══ Data to process
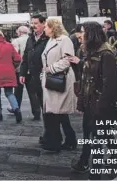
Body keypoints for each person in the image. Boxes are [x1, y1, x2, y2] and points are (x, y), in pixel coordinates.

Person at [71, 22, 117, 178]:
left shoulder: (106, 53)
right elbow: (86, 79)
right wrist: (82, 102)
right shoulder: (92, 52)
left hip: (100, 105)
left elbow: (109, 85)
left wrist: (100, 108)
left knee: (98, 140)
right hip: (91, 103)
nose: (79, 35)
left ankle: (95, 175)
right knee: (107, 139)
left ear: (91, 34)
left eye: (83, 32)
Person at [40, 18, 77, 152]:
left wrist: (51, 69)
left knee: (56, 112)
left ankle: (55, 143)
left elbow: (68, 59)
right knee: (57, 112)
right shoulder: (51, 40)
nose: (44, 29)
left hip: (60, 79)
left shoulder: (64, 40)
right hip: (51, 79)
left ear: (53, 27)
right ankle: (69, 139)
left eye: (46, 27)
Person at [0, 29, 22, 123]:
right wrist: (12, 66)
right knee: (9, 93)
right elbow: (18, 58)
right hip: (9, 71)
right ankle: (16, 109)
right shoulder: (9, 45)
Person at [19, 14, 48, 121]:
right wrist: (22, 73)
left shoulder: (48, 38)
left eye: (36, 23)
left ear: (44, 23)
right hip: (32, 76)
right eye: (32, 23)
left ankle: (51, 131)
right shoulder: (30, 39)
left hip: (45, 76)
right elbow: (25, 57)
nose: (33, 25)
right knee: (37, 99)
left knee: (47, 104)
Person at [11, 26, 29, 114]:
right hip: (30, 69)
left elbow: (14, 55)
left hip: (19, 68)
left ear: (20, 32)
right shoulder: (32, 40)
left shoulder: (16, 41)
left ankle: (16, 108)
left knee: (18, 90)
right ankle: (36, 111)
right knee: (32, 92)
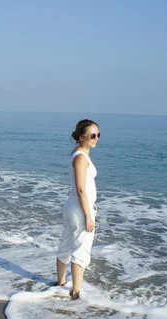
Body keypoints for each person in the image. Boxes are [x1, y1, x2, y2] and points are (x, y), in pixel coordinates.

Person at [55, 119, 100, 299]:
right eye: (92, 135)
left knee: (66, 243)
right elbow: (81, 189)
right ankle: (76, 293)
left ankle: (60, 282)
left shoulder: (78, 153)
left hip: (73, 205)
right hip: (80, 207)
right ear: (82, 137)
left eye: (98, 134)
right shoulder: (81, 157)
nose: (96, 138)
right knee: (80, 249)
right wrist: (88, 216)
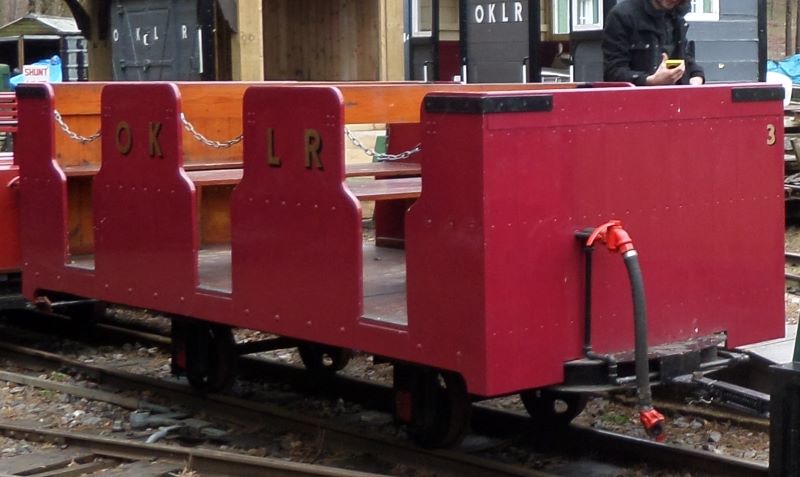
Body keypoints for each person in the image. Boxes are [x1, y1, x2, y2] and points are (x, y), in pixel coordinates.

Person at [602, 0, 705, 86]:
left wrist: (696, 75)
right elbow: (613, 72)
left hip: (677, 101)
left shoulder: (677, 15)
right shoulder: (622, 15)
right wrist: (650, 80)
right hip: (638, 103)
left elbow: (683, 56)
════
══ Data to process
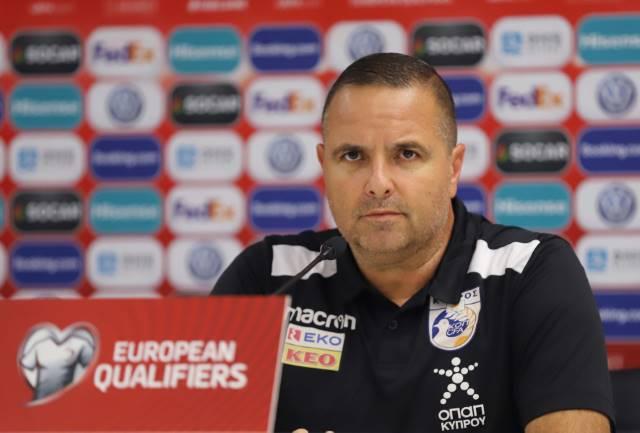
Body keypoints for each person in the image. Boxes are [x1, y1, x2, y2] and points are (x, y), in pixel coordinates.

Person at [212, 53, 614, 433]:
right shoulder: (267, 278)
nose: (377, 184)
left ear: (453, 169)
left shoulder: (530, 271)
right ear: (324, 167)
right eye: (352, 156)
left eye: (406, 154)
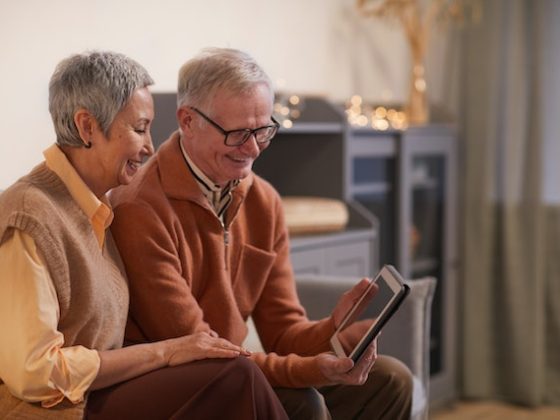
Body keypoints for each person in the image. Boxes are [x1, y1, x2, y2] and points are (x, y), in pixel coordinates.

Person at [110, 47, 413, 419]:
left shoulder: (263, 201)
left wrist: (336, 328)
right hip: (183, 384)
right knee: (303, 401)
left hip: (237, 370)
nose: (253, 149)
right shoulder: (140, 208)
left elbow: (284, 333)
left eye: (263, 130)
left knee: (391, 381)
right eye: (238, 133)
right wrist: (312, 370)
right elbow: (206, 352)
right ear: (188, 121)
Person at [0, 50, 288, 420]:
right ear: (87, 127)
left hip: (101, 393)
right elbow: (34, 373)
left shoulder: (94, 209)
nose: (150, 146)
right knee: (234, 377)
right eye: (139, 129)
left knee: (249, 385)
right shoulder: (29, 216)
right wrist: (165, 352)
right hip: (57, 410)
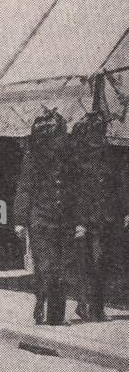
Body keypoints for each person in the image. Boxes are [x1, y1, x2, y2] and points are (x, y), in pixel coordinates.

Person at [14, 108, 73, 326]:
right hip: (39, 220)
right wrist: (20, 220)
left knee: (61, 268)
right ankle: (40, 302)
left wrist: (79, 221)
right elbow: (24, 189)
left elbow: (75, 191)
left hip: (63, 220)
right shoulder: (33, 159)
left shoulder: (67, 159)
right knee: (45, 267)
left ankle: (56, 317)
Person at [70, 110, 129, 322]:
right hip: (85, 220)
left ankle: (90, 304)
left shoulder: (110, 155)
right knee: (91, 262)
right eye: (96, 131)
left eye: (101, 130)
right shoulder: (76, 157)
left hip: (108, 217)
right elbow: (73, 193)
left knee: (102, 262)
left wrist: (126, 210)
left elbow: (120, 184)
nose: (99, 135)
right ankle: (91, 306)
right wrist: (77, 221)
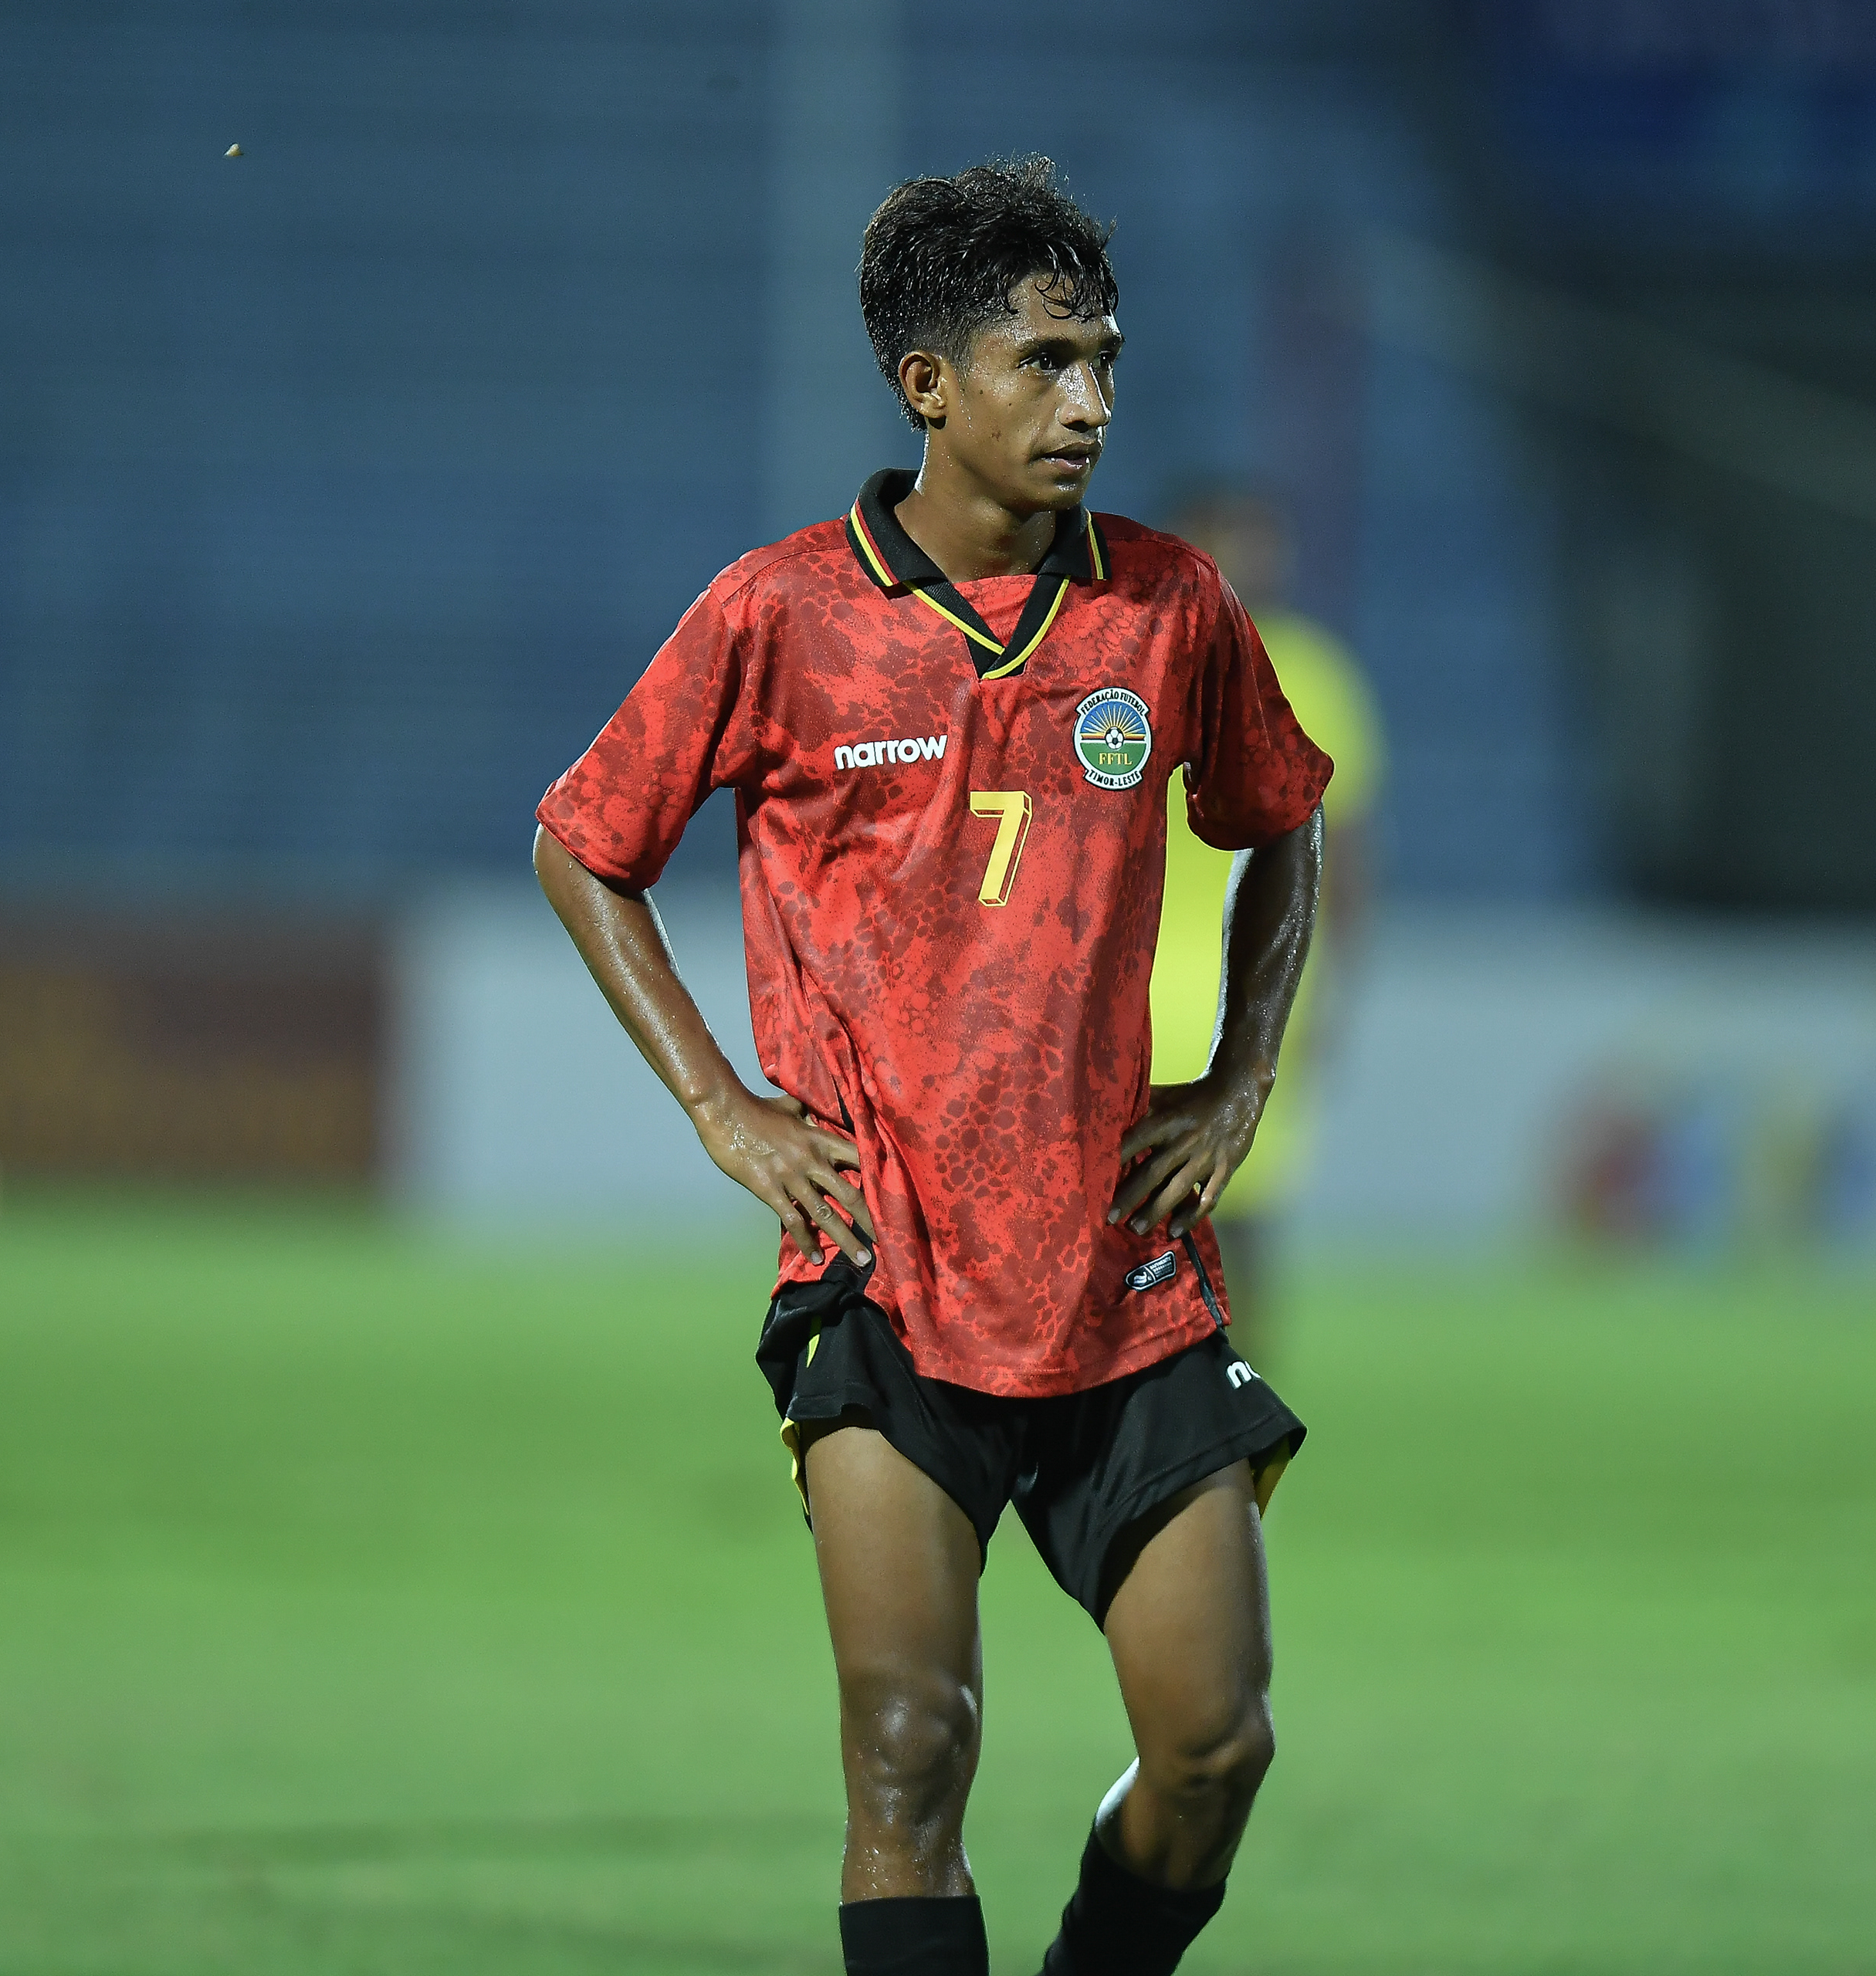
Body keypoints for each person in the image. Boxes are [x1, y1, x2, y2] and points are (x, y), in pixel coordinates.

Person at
════
• _Aim of the exercise_
The answer must consist of each line in the entries above that includes "nose".

• _Response_
nose: (79, 35)
nose: (44, 29)
nose: (33, 25)
nose: (96, 138)
nose: (377, 184)
nose: (253, 149)
nose: (150, 146)
nose: (99, 135)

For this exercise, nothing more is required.